Director of Admission Michael Goldberger, who came to Brown in 1973, said the takeovers gave an added sense of urgency to the students' concerns, but added that they were concerns administrators already shared.

"Everyone knew need-blind would be better for Brown," Goldberger said. "But we always had to look at the competing factors for those dollars."

The issue has seen substantial progress in the years since the 1992 takeover. President Ruth Simmons made financial aid a priority when she came to Brown in 2001. And last year, the Class of 2007 became the first to be admitted to Brown fully need-blind.
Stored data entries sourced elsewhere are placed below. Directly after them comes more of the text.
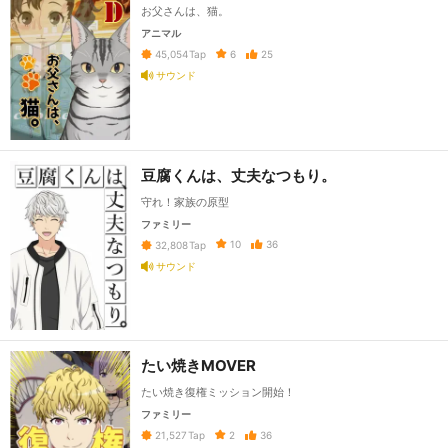
お父さんは、猫。
アニマル
6
25
45,054
Tap
サウンド
豆腐くんは、丈夫なつもり。
守れ！家族の原型
ファミリー
10
36
32,808
Tap
サウンド
たい焼きMOVER
たい焼き復権ミッション開始！
ファミリー
2
36
21,527
Tap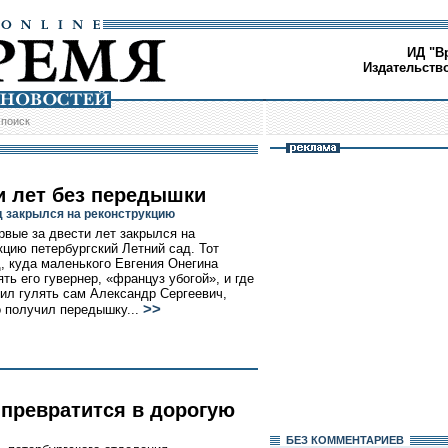
ИД "В
Издательств
/
поиск
и лет без передышки
д закрылся на реконструкцию
рвые за двести лет закрылся на
кцию петербургский Летний сад. Тот
, куда маленького Евгения Онегина
ть его гувернер, «француз убогой», и где
ил гулять сам Александр Сергеевич,
>>
о получил передышку...
 превратится в дорогую
БЕЗ КОМMЕНТАРИЕВ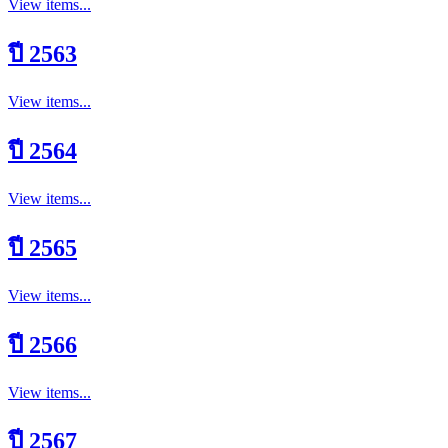
View items...
ปี 2563
View items...
ปี 2564
View items...
ปี 2565
View items...
ปี 2566
View items...
ปี 2567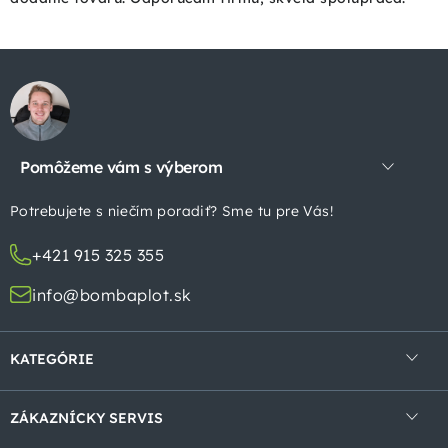
Z
á
p
Pomôžeme vám s výberom
ä
t
Potrebujete s niečím poradiť? Sme tu pre Vás!
i
+421 915 325 355
e
info@bombaplot.sk
KATEGÓRIE
4-hranné pletivá
ZÁKAZNÍCKY SERVIS
Zvárané pletivá v rolke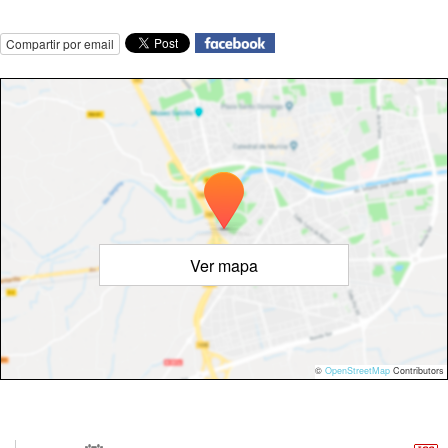
Compartir por email
Ver mapa
©
OpenStreetMap
Contributors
But while the takeovers have left their mark on Brown, their impact continues to be felt by the students as well.

Fernandez, now a visiting professor at Trinity College in Connecticut, said she feels as passionately about the issue as she did a decade ago, and that her experience in SAMA has been a benefit to her research. She will receive a Ph.D. from Columbia University in May after writing her dissertation on late-1960s radicalism.

"It was a lesson in how institutions function in American society and how power works," she said of the takeover. "It clearly demonstrated to me that institutions like Brown will concede absolutely nothing without struggle, and that's certainly a lesson that is evident in the study of history."

For Chitsulo, now a research coordinator for tropical diseases at the World Health Organization, the 1975 takeover demonstrated the importance of community involvement and its ability to bring about change.

"It is discouraging in that each generation has had to remind the respective administration of its promises to society," Chitsulo wrote. "Fortunately, each generation of students has taken up the challenge."